そこで、本作では「我々が作る拡張現実のゲームを通して、現実世界にどんな行動変容を起こせるのか? そこに価値を置いて考えてみよう」というところから始めました。
なので今回の『よひつじの森』に関しては、技術としてのARは一切使っていない作品になるんですよ。
──それは面白いですね。技術としてのARは使ってないのに、その『よひつじの森』をプレイすることで現実世界での行動や習慣が拡張されたり、変容したりすると。
漆原氏:
そのとおりですね。2020年の冬から2021年の春にかけ、どんなものを一緒にやったら面白いでしょうかとブレストしていたんです。イベントだったり、アプリだったり、WEBサービスだったり、形式にこだわりなく話している中から、いろんな案が出てきました。最終的に2021年の4月、睡眠というテーマに落ち着いたという流れですね。
──なぜ最終的には「睡眠」をテーマにしたのでしょう?
前元氏:
いろいろ切り口はあるのですが……ベースにはコロナの影響で自宅にいる時間が増え、スリープテック【※】への投資額が上昇したり、「デジタルデトックス」などのキーワードが出てきたというのがありました。

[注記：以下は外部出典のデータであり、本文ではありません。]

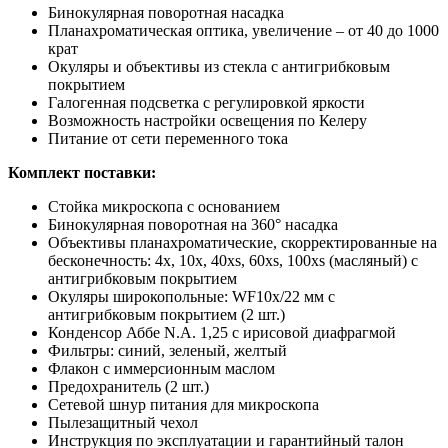
Бинокулярная поворотная насадка
Планахроматическая оптика, увеличение – от 40 до 1000
крат
Окуляры и объективы из стекла с антигрибковым
покрытием
Галогенная подсветка с регулировкой яркости
Возможность настройки освещения по Келеру
Питание от сети переменного тока
Комплект поставки:
Стойка микроскопа с основанием
Бинокулярная поворотная на 360° насадка
Объективы планахроматические, скорректированные на
бесконечность: 4x, 10x, 40xs, 60xs, 100xs (масляный) с
антигрибковым покрытием
Окуляры широкопольные: WF10x/22 мм с
антигрибковым покрытием (2 шт.)
Конденсор Аббе N.A. 1,25 с ирисовой диафрагмой
Фильтры: синий, зеленый, желтый
Флакон с иммерсионным маслом
Предохранитель (2 шт.)
Сетевой шнур питания для микроскопа
Пылезащитный чехол
Инструкция по эксплуатации и гарантийный талон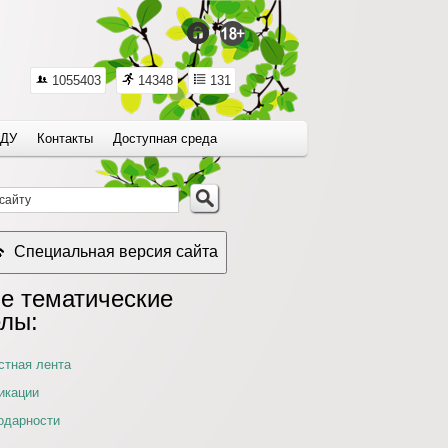
1055403
14348
131
ДУ
Контакты
Доступная среда
Специальная версия сайта
е тематические
елы:
стная лента
икации
одарности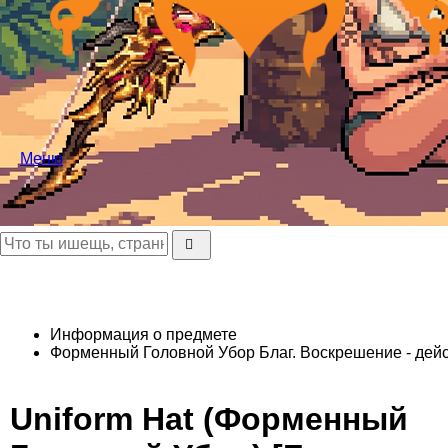
Меню
Информация о предмете
Форменный Головной Убор
Благ. Воскрешение - дейс
Uniform Hat (Форменный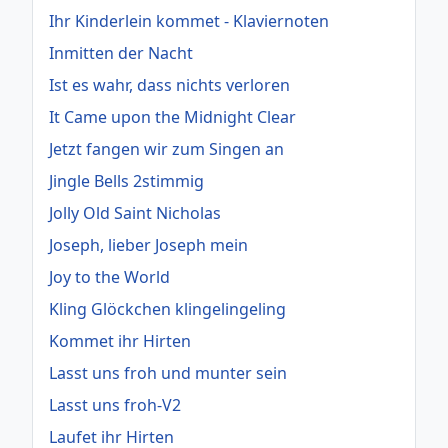
Ihr Kinderlein kommet - Klaviernoten
Inmitten der Nacht
Ist es wahr, dass nichts verloren
It Came upon the Midnight Clear
Jetzt fangen wir zum Singen an
Jingle Bells 2stimmig
Jolly Old Saint Nicholas
Joseph, lieber Joseph mein
Joy to the World
Kling Glöckchen klingelingeling
Kommet ihr Hirten
Lasst uns froh und munter sein
Lasst uns froh-V2
Laufet ihr Hirten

それで「ネコとダイエットする」、「ひつじと寝る」、「少女の影と旅する」という3案を出していまして、その中で最も課題解決の色を出せて、なお且つ「ユーザーさんの時間がこう変わったらいいな」という思いを乗せられ、良いテーマの物語が書ける題材として、睡眠が選ばれました。
※スリープテック:
T技術を活用し、睡眠の計測・記録・分析などの状態をたしかめること。
漆原氏:
最初にあがってきた企画案はもっと尖っていたんですよ(笑)。「ヘルスケアをやりたい」ではなく「物語をやりたい」という思いが前に出ていて、それに合うように「睡眠」や「散歩」などの題材が選ばれている、という感じで。その中でも世界観の広がりが一番あり、面白くてトリッキーな物語が作れそうだったのが、睡眠だったんです。

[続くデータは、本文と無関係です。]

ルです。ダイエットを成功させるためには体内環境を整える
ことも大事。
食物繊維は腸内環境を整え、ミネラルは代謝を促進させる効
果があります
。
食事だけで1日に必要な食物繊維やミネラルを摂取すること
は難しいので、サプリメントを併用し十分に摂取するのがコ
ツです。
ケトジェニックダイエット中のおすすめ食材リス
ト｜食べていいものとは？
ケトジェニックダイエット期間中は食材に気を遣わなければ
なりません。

じつは睡眠にまつわる物語って古今東西いっぱいあって、引き出しもそれだけ多いんですね。
前元氏:
その意味でも、ユーザーさんがすでに持っている文脈の上に物語体験が乗っかり、上手く繋がるだろうと思ったんです。
入口を設計するに当たり、ひつじの話なら何でもよかった……という訳ではなくて。僕らが書きたかったのは、子どもの時に「ひつじが1匹、ひつじが2匹……」と数えた、あのひつじたちの物語なんですよ。「眠れない夜、頭の中で飼っていたひつじたちに助けてもらった」という共通の文脈が誰にもあるだろうと思い、その延長線上の物語を書こうと。
それ自体、現実を拡張するという表現としても適していますし、結果的に『よひつじの森』はひつじたちの冒険の物語であると同時に、ユーザーさんのひつじたちとの記憶を巡る物語にもなっていきました。
漆原氏:
みんなが「ああ、そういう話ね」と思ってくれるような題材だと、それに対するひっくり返しもやりやすいんですね。
「あの日数えたひつじたちは今、何をしているんでしょう?」と言えば、ある程度雰囲気は伝わる。その期待のまま入ってきてもらったら、途中から予想しない方向に物語が転がっていく、というのをやりたかった。